- Born: Roseline C. Onah Nigeria
- Occupations: Academic, public administrator
- Employer(s): University of Nigeria, Nsukka
- Known for: Public administration and local government studies
- Office: Chairman of Nsukka Local Government Area

= Rose Onah =

Nigerian academic and local government administrator

Rose Onah is a Nigerian academic and public administrator. She is a professor in the Department of Public Administration and Local Government at the University of Nigeria, Nsukka. She has also served as the caretaker chairman of Nsukka Local Government Area in Enugu State, Nigeria.

==Academic career==
Onah joined the University of Nigeria, Nsukka where she became a lecturer in the Department of Public Administration and Local Government. Over time, she became a professor. Her academic work focuses on governance, development policy, and public sector administration in Nigeria.
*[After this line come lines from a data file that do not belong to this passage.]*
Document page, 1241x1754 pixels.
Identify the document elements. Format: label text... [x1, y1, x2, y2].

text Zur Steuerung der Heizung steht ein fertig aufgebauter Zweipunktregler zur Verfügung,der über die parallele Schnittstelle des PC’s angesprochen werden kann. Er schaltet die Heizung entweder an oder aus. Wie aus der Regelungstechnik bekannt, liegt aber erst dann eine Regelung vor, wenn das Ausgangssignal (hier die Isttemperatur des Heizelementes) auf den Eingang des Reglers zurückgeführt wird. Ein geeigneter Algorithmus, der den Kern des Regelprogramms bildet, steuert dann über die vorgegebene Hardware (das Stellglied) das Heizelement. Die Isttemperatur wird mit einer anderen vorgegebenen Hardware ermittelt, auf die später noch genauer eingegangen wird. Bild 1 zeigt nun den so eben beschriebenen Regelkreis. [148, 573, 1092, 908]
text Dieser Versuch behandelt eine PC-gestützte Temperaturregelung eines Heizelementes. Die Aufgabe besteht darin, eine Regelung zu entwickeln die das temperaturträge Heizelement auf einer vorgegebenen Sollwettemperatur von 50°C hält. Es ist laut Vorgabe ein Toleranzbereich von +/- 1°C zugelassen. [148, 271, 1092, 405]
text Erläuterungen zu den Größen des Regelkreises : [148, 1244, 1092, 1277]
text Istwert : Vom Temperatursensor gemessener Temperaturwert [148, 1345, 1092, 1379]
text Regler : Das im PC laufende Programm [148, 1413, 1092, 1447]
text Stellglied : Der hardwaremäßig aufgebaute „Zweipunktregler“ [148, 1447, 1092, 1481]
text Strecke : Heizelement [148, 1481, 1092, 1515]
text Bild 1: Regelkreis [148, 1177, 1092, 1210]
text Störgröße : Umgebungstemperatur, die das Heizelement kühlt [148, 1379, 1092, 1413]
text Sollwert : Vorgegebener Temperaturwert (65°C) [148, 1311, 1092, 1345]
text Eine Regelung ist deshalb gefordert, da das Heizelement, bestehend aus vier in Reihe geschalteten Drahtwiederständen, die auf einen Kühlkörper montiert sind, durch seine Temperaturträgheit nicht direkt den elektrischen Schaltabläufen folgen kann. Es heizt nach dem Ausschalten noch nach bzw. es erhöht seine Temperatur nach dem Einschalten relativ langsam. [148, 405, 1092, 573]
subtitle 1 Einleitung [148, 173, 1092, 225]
She has contributed to academic research and educational publications addressing governance challenges, public sector reforms, and policy implementation in Nigeria.

==Public service==
She served as the caretaker chairman of Nsukka Local Government Area in Enugu State during the administration of Governor Ifeanyi Ugwuanyi. She was involved in local governance initiatives and public policy discussions affecting the region.

During her tenure, she advocated for policies that promote cultural heritage and education, including encouraging schools in southeastern Nigeria to introduce a designated day for speaking the Igbo language.

==Research and publications==
Onah has written academic works on governance, public administration, and local government development in Nigeria.